Land grabbing, mismanagement of public resources, drug deals, pyramid schemes – these are just the manifestations of the underlying get-rich quick mentality in our society. Which probably explains the ease by which perpetrators of these scams have found favour with voters and remarkably, even churches. Kenyan weekend dailies often carry photos of elated church leaders hosting and endorsing wealthy politicians mentioned in various financial scandals.

This moral tragedy can only be understood if one accepts that perhaps a great number of our people don’t really see anything wrong with those crimes. Truth be told, many love to hobnob with these thugs masquerading as leaders hoping they could share part of their loot. More shameful, many admire these politicians as their role models and heroes. It’s therefore not surprising that they listen and take to heart every bit of their dangerous tribal drivel. No wonder most of our voters lack interest in issue-based campaigns.

Now, that is what the Bible describes as the “love of money which leads to all kinds of evil.” Kenyans are today living this reality with the embrace of all kinds of immoralities including recently, the overt agitation for so-called homosexual “rights” in the country. Astute biblical scholars will tell you that when nations start manifesting the deviant lifestyles detailed under Romans chapter 1, it’s the ultimate proof of their rejection of God and consequently their own destruction.

Is it any wonder then that we find ourselves grappling with the same basic issues 50 years after independence? Should we be amazed that voters enthusiastically support politicians whose track records would consign them to very long jail terms in other nations that observe the rule of law? When a certain Prophet David Owuor came on the scene a few years ago proclaiming that Kenyans needed to repent and turn back to God, a number of church leaders dismissed and scoffed at his dooms day predictions. Without validating Owuor’s predictions or his work here, I would like to say that the church leaders seemed to have missed the critical warning stated by Jesus in Luke 13:1-5 regarding the importance of personal repentance.

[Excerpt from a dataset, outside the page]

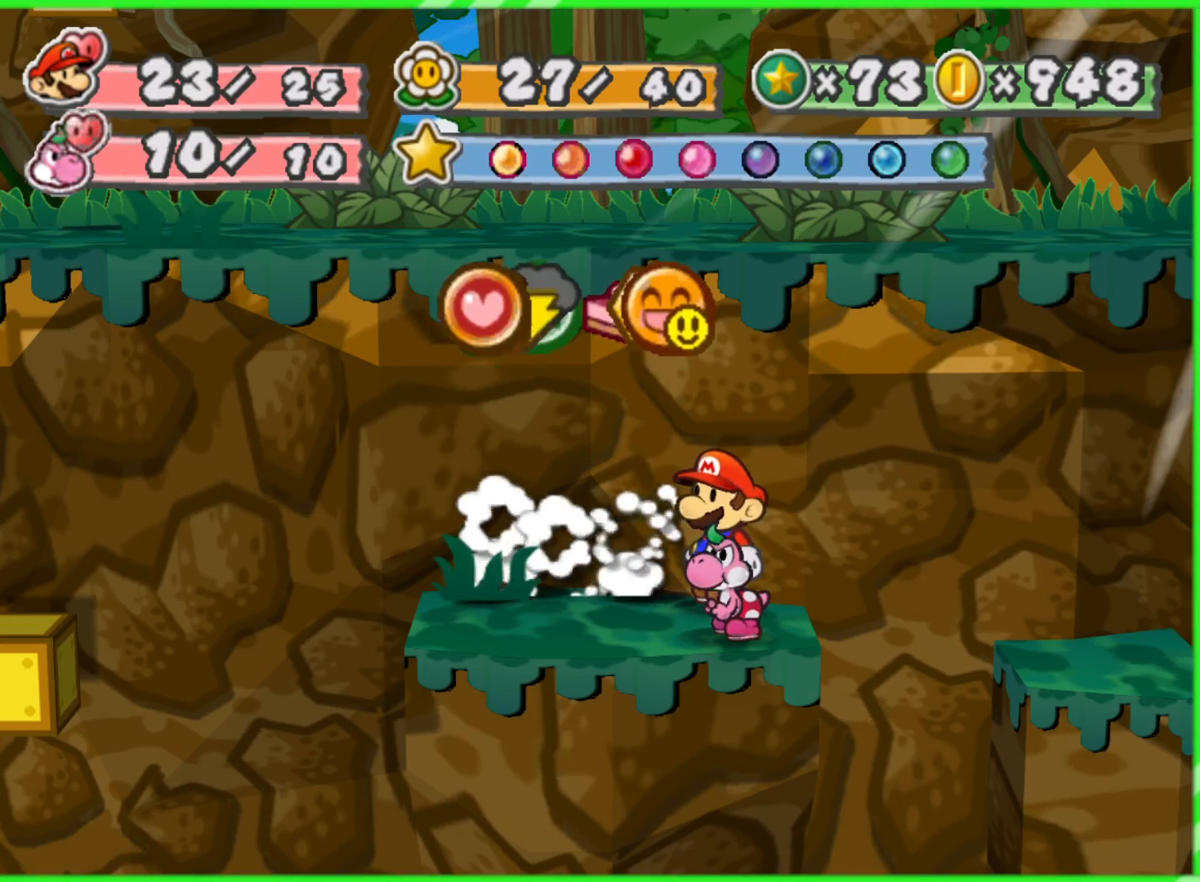
{"buttons": ["A"], "left_stick": "center", "right_stick": "center", "events": [[50, "left_stick", "left"], [167, "left_stick", "up-right"], [317, "left_stick", "up-left"], [450, "left_stick", "center"], [500, "A", "down"]]}
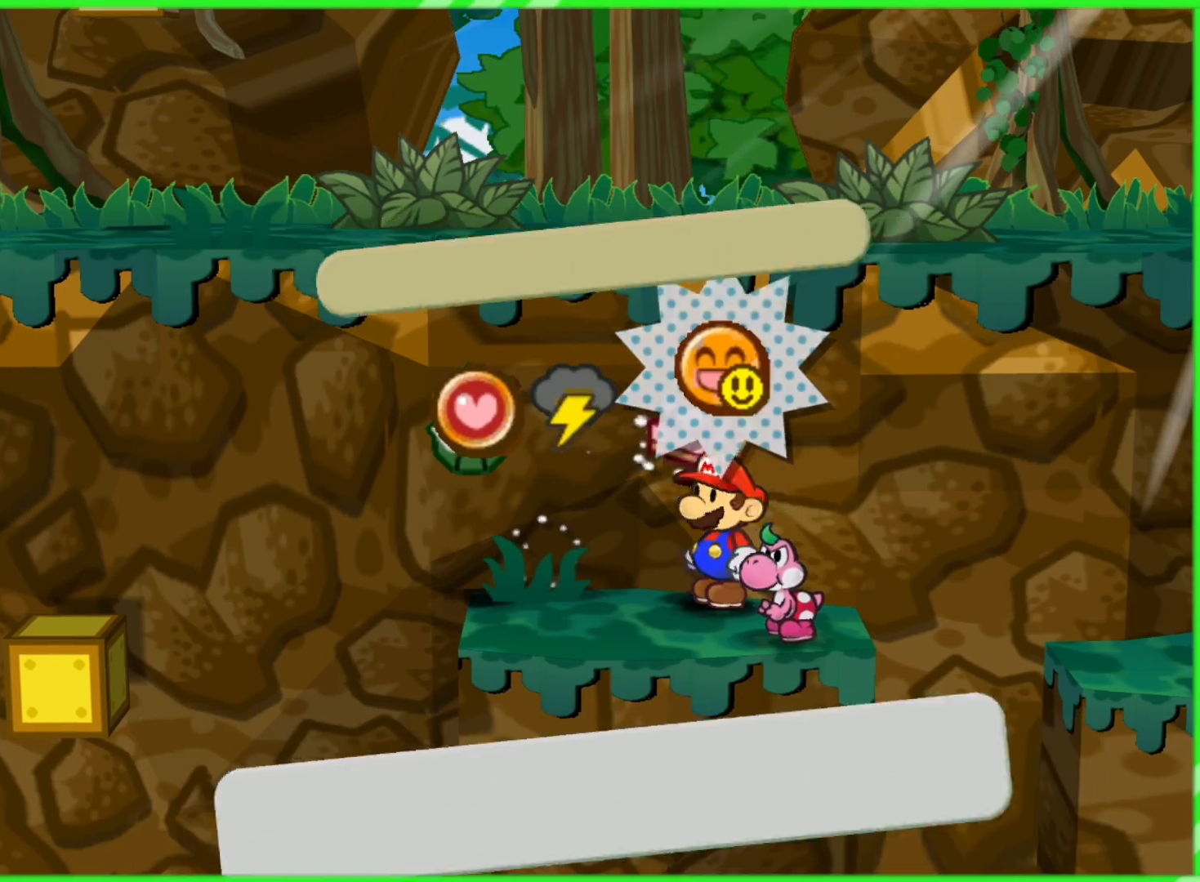
{"buttons": [], "left_stick": "center", "right_stick": "center", "events": [[83, "A", "up"], [317, "A", "down"], [400, "A", "up"]]}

At a personal level, I’ve come to the inescapable conclusion that unless as a people we sincerely repent of our idolatry to our God and creator, our country will continue sliding deeper into the murk as we watch. Let’s not be deluded that the new constitution can change our hearts or morals. Only a healthy fear of God can liberate our people from the worship of money and those who wield it, and appear hell-bent on destroying our nation through their empty politics. Otherwise, there’s little Kenyans of goodwill can do to stop the national conflagration that is sure to follow.

(The writer is a Communications Specialist working with the Financial Sector Deepening Trust (FSD Kenya).)